Everything about this film is a nod to Wes Anderson and especially The Royal Tenenbaums. The 70's soundtrack (excellent), the 70's decor (great sets) the eccentric family which has Gwyneth Paltrow as a member. The Brian Cox character is even a bit like Bill Murray. Director Murphy has decided to try on someone else's shoes (Anderson's) to tell Burroughs story.
This is one of those films saved by great acting and a decent script.
The reason to watch this is Annette Bening who keeps showing us what an amazing actress she is. Her Deirdre Burroughs abandons her son in pursuit of artistic exploits, becomes addicted to Dr Finch's medication, realizes she's lesbian and in the end, is in turn abandoned by her son Augusten. Bening makes all this believable. She's well supported by Brian Cox, Jill Clayburgh and an excellent Evan Rachel Wood. Joseph Cross who plays the 14 year old Burroughs is good but looks too old and a little too much like Tom Hanks. Creepy. Its also worth noting it has the only use of Al Stewart's Year Of The Cat in a Hollywood film that I've ever seen.

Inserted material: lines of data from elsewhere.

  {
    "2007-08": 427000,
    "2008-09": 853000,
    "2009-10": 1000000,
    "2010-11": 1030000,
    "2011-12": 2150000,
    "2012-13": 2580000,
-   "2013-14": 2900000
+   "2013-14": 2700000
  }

I enjoyed this film. Watching Running With Scissors felt like rummaging through second hand furniture and sometimes that distinct familiarity is OK.

Astrid:
Mother who is mentally unstable and refers to Anne Sexton (the poet) in her life and poetry class. Yes, I must like it! I am a sucker for these kinds of family depictions – especially when we learn that Augusten really is a person and he really survived his horrible and unconventional childhood. There is something way too dramatic and unreal about this story, and yet I know that this is exactly how disfunctional families often are. For real.

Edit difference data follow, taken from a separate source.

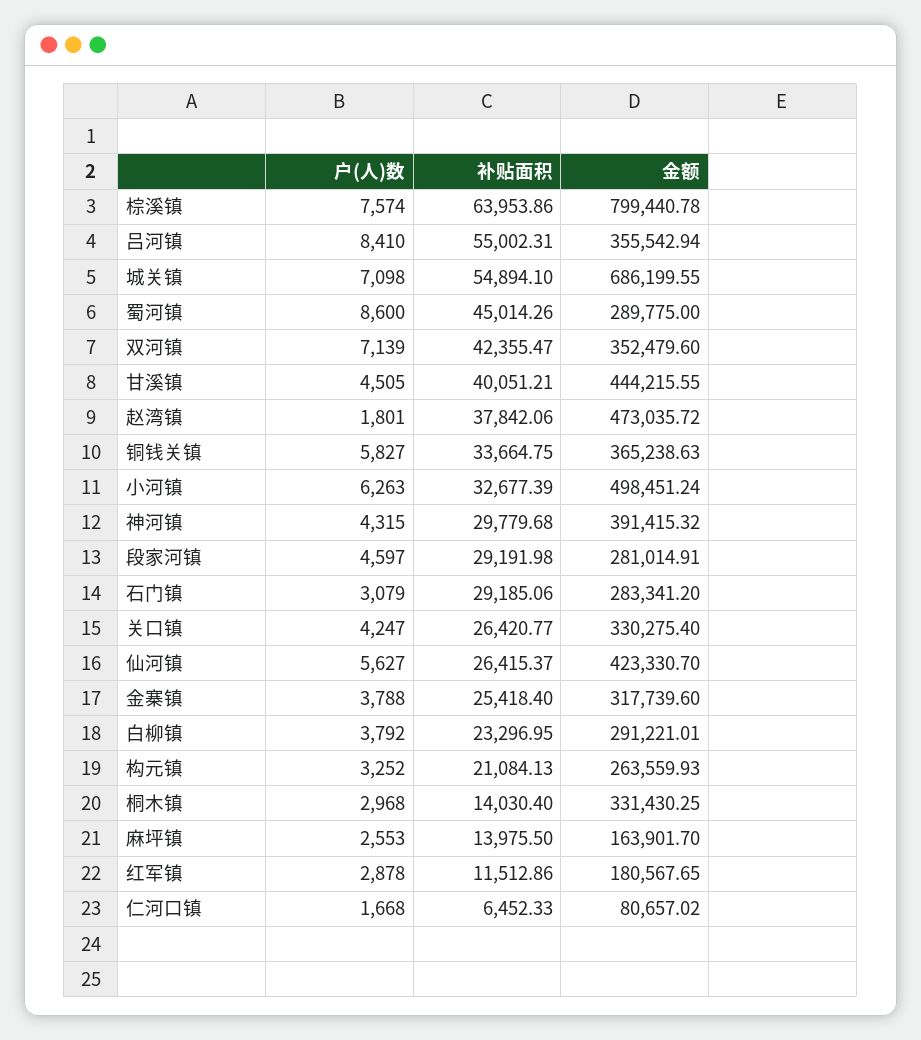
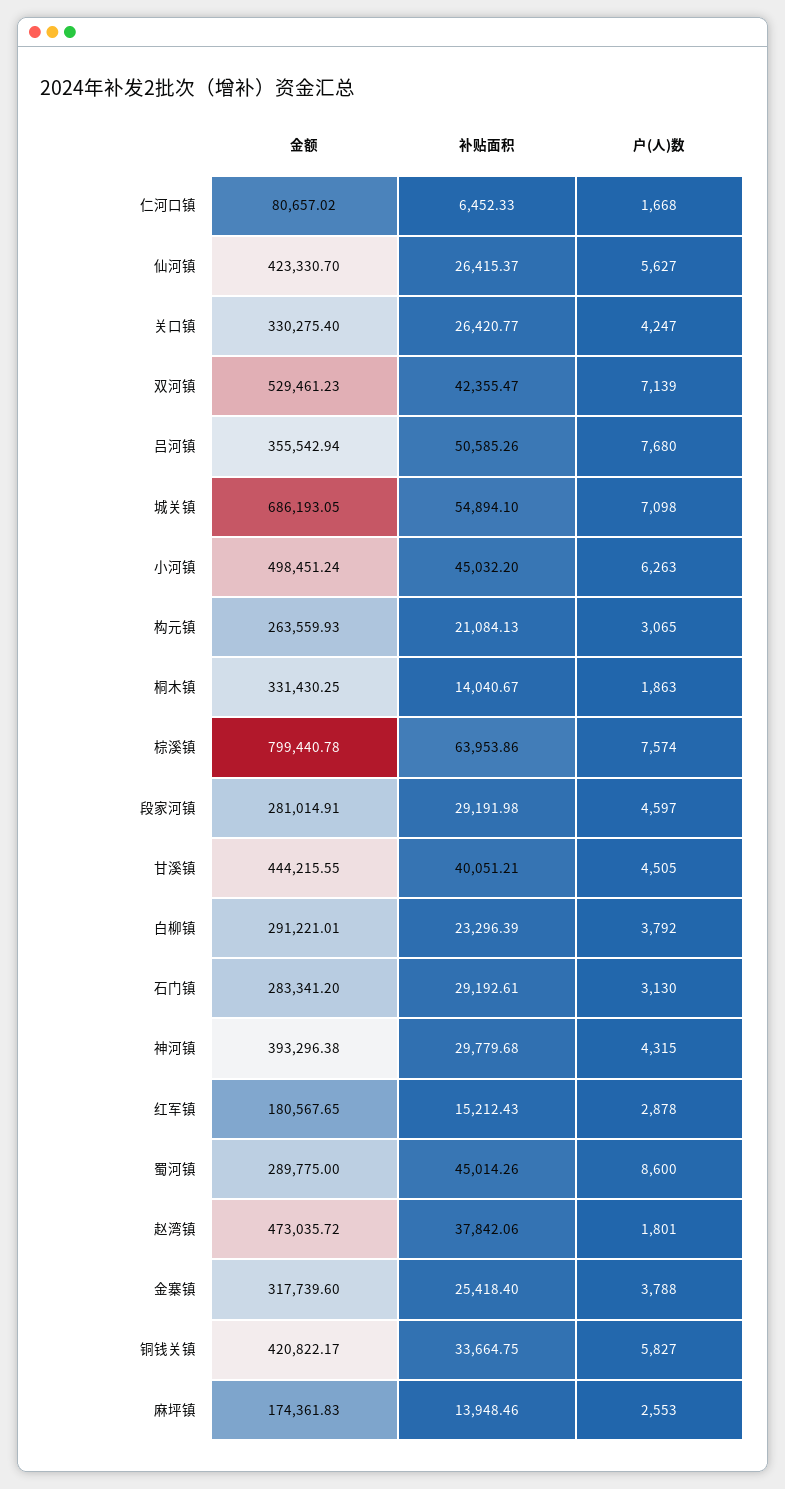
  {
    "户(人)数": {
      "棕溪镇": 7574,
-     "吕河镇": 8410,
+     "吕河镇": 7680,
      "城关镇": 7098,
      "蜀河镇": 8600,
      "双河镇": 7139,
      "甘溪镇": 4505,
      "赵湾镇": 1801,
      "铜钱关镇": 5827,
      "小河镇": 6263,
      "神河镇": 4315,
      "段家河镇": 4597,
-     "石门镇": 3079,
+     "石门镇": 3130,
      "关口镇": 4247,
      "仙河镇": 5627,
      "金寨镇": 3788,
      "白柳镇": 3792,
-     "构元镇": 3252,
+     "构元镇": 3065,
-     "桐木镇": 2968,
+     "桐木镇": 1863,
      "麻坪镇": 2553,
      "红军镇": 2878,
      "仁河口镇": 1668
    },
    "补贴面积": {
      "棕溪镇": 63953.86,
-     "吕河镇": 55002.31,
+     "吕河镇": 50585.26,
      "城关镇": 54894.1,
      "蜀河镇": 45014.26,
      "双河镇": 42355.47,
      "甘溪镇": 40051.21,
      "赵湾镇": 37842.06,
      "铜钱关镇": 33664.75,
-     "小河镇": 32677.39,
+     "小河镇": 45032.2,
      "神河镇": 29779.68,
      "段家河镇": 29191.98,
-     "石门镇": 29185.06,
+     "石门镇": 29192.61,
      "关口镇": 26420.77,
      "仙河镇": 26415.37,
      "金寨镇": 25418.4,
-     "白柳镇": 23296.95,
+     "白柳镇": 23296.39,
      "构元镇": 21084.13,
-     "桐木镇": 14030.4,
+     "桐木镇": 14040.67,
-     "麻坪镇": 13975.5,
+     "麻坪镇": 13948.46,
-     "红军镇": 11512.86,
+     "红军镇": 15212.43,
      "仁河口镇": 6452.33
    },
    "金额": {
      "棕溪镇": 799440.78,
      "吕河镇": 355542.94,
-     "城关镇": 686199.55,
+     "城关镇": 686193.05,
      "蜀河镇": 289775,
-     "双河镇": 352479.6,
+     "双河镇": 529461.23,
      "甘溪镇": 444215.55,
      "赵湾镇": 473035.72,
-     "铜钱关镇": 365238.63,
+     "铜钱关镇": 420822.17,
      "小河镇": 498451.24,
-     "神河镇": 391415.32,
+     "神河镇": 393296.38,
      "段家河镇": 281014.91,
      "石门镇": 283341.2,
      "关口镇": 330275.4,
      "仙河镇": 423330.7,
      "金寨镇": 317739.6,
      "白柳镇": 291221.01,
      "构元镇": 263559.93,
      "桐木镇": 331430.25,
-     "麻坪镇": 163901.7,
+     "麻坪镇": 174361.83,
      "红军镇": 180567.65,
      "仁河口镇": 80657.02
    }
  }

But let me discuss the mother of Augusten more because she was fascinating from a few perspectives: Deirdre is played by Annette Bening, the excellent actress (although Hollywood doesn't think she is beautiful enough apparently). Since the 1990's she is also the wife of Warren Beatty (I get to mention him again). Ok, I hate/love writing that last sentence, but I was reading the worst book ever (you only need to read the name to know what it's like: The Sexiest Man Alive: A Biography of Warren Beatty by Ellis Amburn) and in this book Annette Bening has her own chapter ('yes, yes Annette'). The book represents her as the ugly, cold, career-driven 30-year-old divorcee, who corners the famous womanizer Warren by getting pregnant on their first encounter. Thank you for that excellent analysis Ellis! I could not erase the echos of your empty deduction from my head while watching Bening as the failed artist and mother in Running With Scissors. In a peculiar way the character of the movie and her mental instability melted into the questions of what did Annette (the actress) really give up when she married Warren and had four children with him when she was at the prime of her movie making years in Hollywood? Has she had it all (great roles= good career, love=Warren and the kids and the multiple homes and holidays) or did she have to choose and compromise? Ok, I am seriously curious about this one. But who knows the answer?

Back to the movie: Deirdre is married to a man who drinks too much and remains detached emotionally. They finally divorce when their son is 12 and Deirdre's shrink gets to rule over her and her son's world to the point where he adopts Augusten and takes all of D's money without her realizing. So she is again abused by a man (the shrink) but as she is freed from the oppression of her marriage (and because she really is mad, I think) she doesn't realize the extend of things. She is completely selfish in her choices – gets rid of her son, becomes a lesbian, does drugs (legal and illegal), writes her (crappy) poetry and believes to be on her way to unraveling her true creativity (and being published in the New Yorker). She becomes a kind of monster from the perspective of the son. Yet, I feel the movie and Augusten (the writer of the book that this film is based on) remain somewhat sympathetic towards her. There is a strange love in the film's portrayal of everyone, all its faulty broken characters. Almost as if no judgment needs to be passed despite everything.